(Design files in text formats)
-------

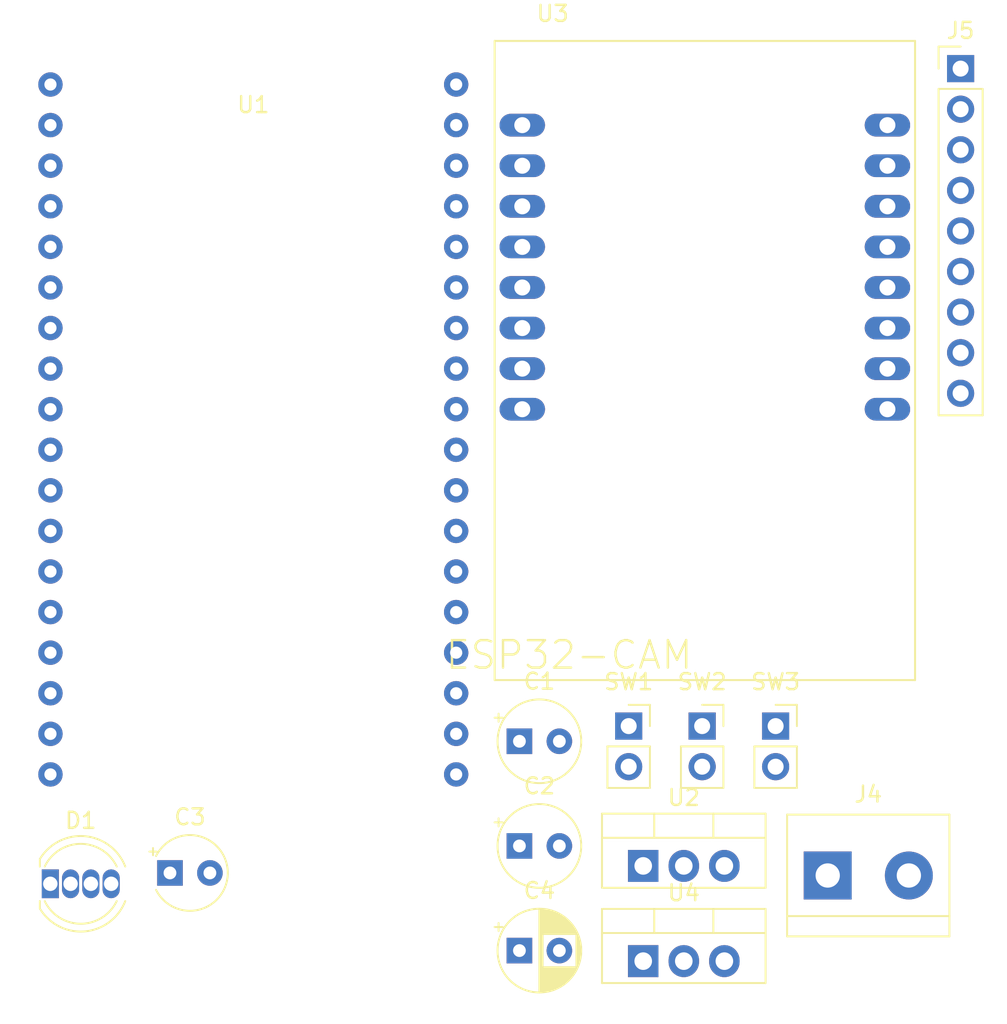
<source format=kicad_pcb>
(kicad_pcb
	(version 20241229)
	(generator "pcbnew")
	(generator_version "9.0")
	(general
		(thickness 1.6)
		(legacy_teardrops no)
	)
	(paper "A4")
	(layers
		(0 "F.Cu" signal)
		(2 "B.Cu" signal)
		(9 "F.Adhes" user "F.Adhesive")
		(11 "B.Adhes" user "B.Adhesive")
		(13 "F.Paste" user)
		(15 "B.Paste" user)
		(5 "F.SilkS" user "F.Silkscreen")
		(7 "B.SilkS" user "B.Silkscreen")
		(1 "F.Mask" user)
		(3 "B.Mask" user)
		(17 "Dwgs.User" user "User.Drawings")
		(19 "Cmts.User" user "User.Comments")
		(21 "Eco1.User" user "User.Eco1")
		(23 "Eco2.User" user "User.Eco2")
		(25 "Edge.Cuts" user)
		(27 "Margin" user)
		(31 "F.CrtYd" user "F.Courtyard")
		(29 "B.CrtYd" user "B.Courtyard")
		(35 "F.Fab" user)
		(33 "B.Fab" user)
		(39 "User.1" user)
		(41 "User.2" user)
		(43 "User.3" user)
		(45 "User.4" user)
		(47 "User.5" user)
		(49 "User.6" user)
		(51 "User.7" user)
		(53 "User.8" user)
		(55 "User.9" user)
	)
	(setup
		(pad_to_mask_clearance 0)
		(allow_soldermask_bridges_in_footprints no)
		(tenting front back)
		(pcbplotparams
			(layerselection 0x00000000_00000000_55555555_5755f5ff)
			(plot_on_all_layers_selection 0x00000000_00000000_00000000_00000000)
			(disableapertmacros no)
			(usegerberextensions no)
			(usegerberattributes yes)
			(usegerberadvancedattributes yes)
			(creategerberjobfile yes)
			(dashed_line_dash_ratio 12.000000)
			(dashed_line_gap_ratio 3.000000)
			(svgprecision 4)
			(plotframeref no)
			(mode 1)
			(useauxorigin no)
			(hpglpennumber 1)
			(hpglpenspeed 20)
			(hpglpendiameter 15.000000)
			(pdf_front_fp_property_popups yes)
			(pdf_back_fp_property_popups yes)
			(pdf_metadata yes)
			(pdf_single_document no)
			(dxfpolygonmode yes)
			(dxfimperialunits yes)
			(dxfusepcbnewfont yes)
			(psnegative no)
			(psa4output no)
			(plot_black_and_white yes)
			(sketchpadsonfab no)
			(plotpadnumbers no)
			(hidednponfab no)
			(sketchdnponfab yes)
			(crossoutdnponfab yes)
			(subtractmaskfromsilk no)
			(outputformat 1)
			(mirror no)
			(drillshape 1)
			(scaleselection 1)
			(outputdirectory "")
		)
	)
	(net 0 "")
	(net 1 "GND")
	(net 2 "Net-(U2-IN)")
	(net 3 "Net-(U1-VIN)")
	(net 4 "Net-(U4-IN)")
	(net 5 "Net-(U3-5V)")
	(net 6 "Net-(D1-GND)")
	(net 7 "Net-(D1-VDD)")
	(net 8 "Net-(D1-DI)")
	(net 9 "Net-(D1-DO)")
	(net 10 "CS")
	(net 11 "+3.3V")
	(net 12 "SDI(MOSI)")
	(net 13 "SDI(MISO)")
	(net 14 "RST")
	(net 15 "D{slash}C")
	(net 16 "SCK")
	(net 17 "VCC")
	(net 18 "Net-(U3-GPIO13)")
	(net 19 "unconnected-(U1-IO14-Pad11)")
	(net 20 "unconnected-(U1-SD1-Pad22)")
	(net 21 "unconnected-(U1-IO25-Pad8)")
	(net 22 "unconnected-(U1-SD0-Pad21)")
	(net 23 "D{slash}C(ILI)")
	(net 24 "unconnected-(U1-IO34-Pad4)")
	(net 25 "unconnected-(U1-IO15-Pad24)")
	(net 26 "SDI(MISO)(ILI)")
	(net 27 "unconnected-(U1-IO0-Pad23)")
	(net 28 "unconnected-(U1-CMD-Pad16)")
	(net 29 "unconnected-(U1-TX2-Pad28)")
	(net 30 "unconnected-(U1-IO4-Pad26)")
	(net 31 "unconnected-(U1-EN-Pad1)")
	(net 32 "unconnected-(U1-RX0-Pad33)")
	(net 33 "unconnected-(U1-RX2-Pad27)")
	(net 34 "RST(ILI)")
	(net 35 "unconnected-(U1-CLK-Pad20)")
	(net 36 "unconnected-(U1-IO32-Pad6)")
	(net 37 "SCK(ILI)")
	(net 38 "unconnected-(U1-IO12-Pad12)")
	(net 39 "unconnected-(U1-SD3-Pad15)")
	(net 40 "SDI(MOSI)(ILI)")
	(net 41 "unconnected-(U1-IO35-Pad5)")
	(net 42 "unconnected-(U1-SENSOR_VP-Pad2)")
	(net 43 "unconnected-(U1-IO13-Pad13)")
	(net 44 "unconnected-(U1-IO2-Pad25)")
	(net 45 "unconnected-(U1-TX0-Pad34)")
	(net 46 "unconnected-(U1-SD2-Pad14)")
	(net 47 "unconnected-(U1-IO33-Pad7)")
	(net 48 "unconnected-(U1-IO27-Pad10)")
	(net 49 "unconnected-(U1-IO26-Pad9)")
	(net 50 "CS(ILI)")
	(net 51 "unconnected-(U1-SENSOR_VN-Pad3)")
	(net 52 "unconnected-(U1-GND-Pad17)")
	(net 53 "unconnected-(U3-GPIO4-PadP$16)")
	(net 54 "unconnected-(U3-GPIO0-PadP$6)")
	(net 55 "unconnected-(U3-3V3-PadP$8)")
	(net 56 "unconnected-(U3-3V3{slash}5V-PadP$4)")
	(net 57 "unconnected-(U3-GND@1-PadP$1)")
	(net 58 "unconnected-(U3-GND@2-PadP$5)")
	(net 59 "unconnected-(U3-GPIO2-PadP$15)")
	(net 60 "unconnected-(U3-GPIO1-PadP$2)")
	(net 61 "unconnected-(U3-GPIO3-PadP$3)")
	(net 62 "unconnected-(U3-GPIO16-PadP$7)")
	(footprint "Connector_PinSocket_2.54mm:PinSocket_1x02_P2.54mm_Vertical" (layer "F.Cu") (at 159.51 101.85))
	(footprint "LED_THT:LED_D5.0mm-4_RGB" (layer "F.Cu") (at 114.1 111.72))
	(footprint "Connector_PinHeader_2.54mm:PinHeader_1x09_P2.54mm_Vertical" (layer "F.Cu") (at 171.09 60.7))
	(footprint "Capacitor_THT:CP_Radial_D5.0mm_P2.50mm" (layer "F.Cu") (at 143.469775 115.9))
	(footprint "Capacitor_THT:CP_Radial_Tantal_D5.0mm_P2.50mm" (layer "F.Cu") (at 143.469775 109.35))
	(footprint "TerminalBlock:TerminalBlock_bornier-2_P5.08mm" (layer "F.Cu") (at 162.77 111.2))
	(footprint "Connector_PinSocket_2.54mm:PinSocket_1x02_P2.54mm_Vertical" (layer "F.Cu") (at 154.91 101.85))
	(footprint "Capacitor_THT:CP_Radial_Tantal_D5.0mm_P2.50mm" (layer "F.Cu") (at 143.469775 102.8))
	(footprint "Connector_PinSocket_2.54mm:PinSocket_1x02_P2.54mm_Vertical" (layer "F.Cu") (at 150.31 101.85))
	(footprint "ESP32 DO IT:ESP32-DOIT-DEVKIT" (layer "F.Cu") (at 126.81 59.155))
	(footprint "ESP32-CAM:ESP32-CAM" (layer "F.Cu") (at 155.0785 74.3985))
	(footprint "Capacitor_THT:CP_Radial_Tantal_D4.5mm_P2.50mm" (layer "F.Cu") (at 121.592288 111.04))
	(footprint "Package_TO_SOT_THT:TO-220-3_Vertical" (layer "F.Cu") (at 151.22 110.6))
	(footprint "Package_TO_SOT_THT:TO-220-3_Vertical" (layer "F.Cu") (at 151.22 116.56))
	(embedded_fonts no)
)

</source>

-------

• PROBLEM DETAILS: Exactly the lines from the start of the entries above through the line with "(pad_to_mask_clearance 0)" should be reproduced, and nothing else; drop the pictures.

• EXPECTED OUTPUT:
<source format=kicad_pcb>
(kicad_pcb
	(version 20241229)
	(generator "pcbnew")
	(generator_version "9.0")
	(general
		(thickness 1.6)
		(legacy_teardrops no)
	)
	(paper "A4")
	(layers
		(0 "F.Cu" signal)
		(2 "B.Cu" signal)
		(9 "F.Adhes" user "F.Adhesive")
		(11 "B.Adhes" user "B.Adhesive")
		(13 "F.Paste" user)
		(15 "B.Paste" user)
		(5 "F.SilkS" user "F.Silkscreen")
		(7 "B.SilkS" user "B.Silkscreen")
		(1 "F.Mask" user)
		(3 "B.Mask" user)
		(17 "Dwgs.User" user "User.Drawings")
		(19 "Cmts.User" user "User.Comments")
		(21 "Eco1.User" user "User.Eco1")
		(23 "Eco2.User" user "User.Eco2")
		(25 "Edge.Cuts" user)
		(27 "Margin" user)
		(31 "F.CrtYd" user "F.Courtyard")
		(29 "B.CrtYd" user "B.Courtyard")
		(35 "F.Fab" user)
		(33 "B.Fab" user)
		(39 "User.1" user)
		(41 "User.2" user)
		(43 "User.3" user)
		(45 "User.4" user)
		(47 "User.5" user)
		(49 "User.6" user)
		(51 "User.7" user)
		(53 "User.8" user)
		(55 "User.9" user)
	)
	(setup
		(pad_to_mask_clearance 0)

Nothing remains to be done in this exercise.